Posted by January 24th, 2021 No Comments »

Winter Light (1963)  
Directed by Ingmar Bergman

Starring Gunnar Björnstrand, Ingrid Thulin, Max von Sydow and Gunnel Lindblom       
By Joel Azose   

I came to Winter Light through Paul Schrader’s 2017 movie First Reformed. First Reformed is a mystifying, spellbinding drama about a priest questioning his faith and his future as a result of counseling his suicidal parishioner. In article after article, it was compared – in structure, tone, and content – to Winter Light. Both boil down to the question: how can anyone hold hope for the future when they know the evil that exists in the world?

Winter Light is the second movie in Bergman’s “Silence of God” trilogy. It keeps in the somber, contemplative – sure, “existential” – mode of his early movies, focusing on spiritual and religious matters, while also pulling in a focus on a broken relationship (which he’ll later explore more in 1966’s psychedelic “Persona” and 1973’s “Scenes from a Marriage”, probably the two most famous movies of his directing career.)

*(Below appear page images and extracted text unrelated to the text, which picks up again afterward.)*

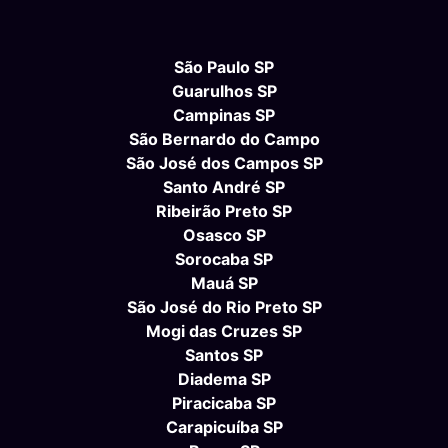
São Paulo SP
Guarulhos SP
Campinas SP
São Bernardo do Campo
São José dos Campos SP
Santo André SP
Ribeirão Preto SP
Osasco SP
Sorocaba SP
Mauá SP
São José do Rio Preto SP
Mogi das Cruzes SP
Santos SP
Diadema SP
Piracicaba SP
Carapicuíba SP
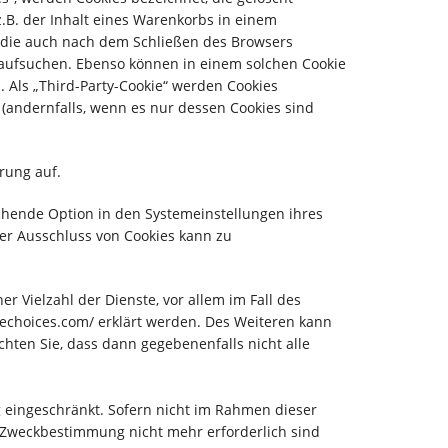
.B. der Inhalt eines Warenkorbs in einem
, die auch nach dem Schließen des Browsers
 aufsuchen. Ebenso können in einem solchen Cookie
 Als „Third-Party-Cookie“ werden Cookies
(andernfalls, wenn es nur dessen Cookies sind
rung auf.
chende Option in den Systemeinstellungen ihres
er Ausschluss von Cookies kann zu
 Vielzahl der Dienste, vor allem im Fall des
nechoices.com/ erklärt werden. Des Weiteren kann
hten Sie, dass dann gegebenenfalls nicht alle
 eingeschränkt. Sofern nicht im Rahmen dieser
e Zweckbestimmung nicht mehr erforderlich sind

And it’s true: on a surface level, First Reformed and Winter Light are identical. Winter Light centers on a priest, Tomas Ericsson, questioning his faith after a destabilizing encounter with Jonas Persson, a member of his church. Jonas’ wife is pregnant, and he is inconsolable, unsure of how he can bring a child into a world on the verge of a nuclear war. (In First Reformed, the issue plaguing his churchmember is climate change.) Like First Reformed, Winter Light also has a subplot about the priest keeping a woman who loves him at arm’s length (there, a fellow church employee; here, a schoolteacher).

The two films share a lot of thematic ground, too: faith and doubt, abandonment, and compassion reverberate in both. But these two movies are dramatically different in where they end up.

Priest Tomas is a cruel man, propelled forward by inertia in his role instead of genuine faith. Tomas relucantly admits that during his time as a pastor in wartime Lisbon, he was choosing ignorance, denying the reality of the evil around him, which prompts Märta, the schoolteacher, to encourage him to give up his role in the church. Later, when visited by a suicidal Persson, Tomas rants and raves, overtaken with guilt and self-doubt, unable to provide any meaningful comfort. 

Tomas fancies himself as Jesus but knows that he would be an absent apostle.

Winter Light is brief and direct, full of the trademark Bergman-isms. (You won’t want for exquisitely-posed tableaux of two faces at angles against each other.) The cinematography is beautiful. Where many would have milked these scenes for melodrama, drenching them in strings, this movie pulls way back, employing nothing but diegetic organ and hymns for a “score”. The focus is truly on Tomas and his struggles. There’s not much in the way of plot, and it’s a bit slow to start, but ultimately worthwhile. – B

(Editor’s Note: Re-reviewed is a semi-regular Nada Mucho series in which we put classic films back under our cinematic microscope.)